** Opening Supplied information block **

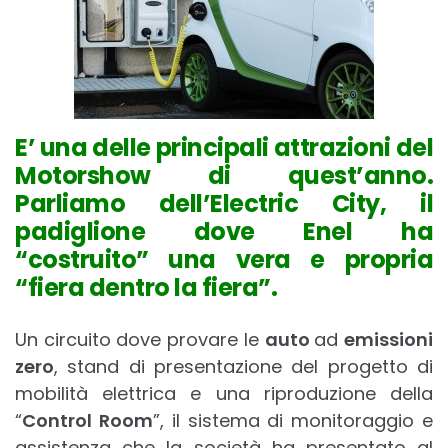
E’ una delle principali attrazioni del
Motorshow di quest’anno.
Parliamo dell’Electric City, il
padiglione dove Enel ha
“costruito” una vera e propria
“fiera dentro la fiera”.
Un circuito dove provare le
auto
ad
emissioni
zero
, stand di presentazione del progetto di
mobilità elettrica e una riproduzione della
“
Control Room
”, il sistema di monitoraggio e
assistenza che la società ha presentato al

** Closing Supplied information block **

Task description: All of the entries must be reproduced exactly, with no pictures kept.

Response area:
E’ una delle principali attrazioni del
Motorshow di quest’anno.
Parliamo dell’Electric City, il
padiglione dove Enel ha
“costruito” una vera e propria
“fiera dentro la fiera”.
Un circuito dove provare le
auto
ad
emissioni
zero
, stand di presentazione del progetto di
mobilità elettrica e una riproduzione della
“
Control Room
”, il sistema di monitoraggio e
assistenza che la società ha presentato al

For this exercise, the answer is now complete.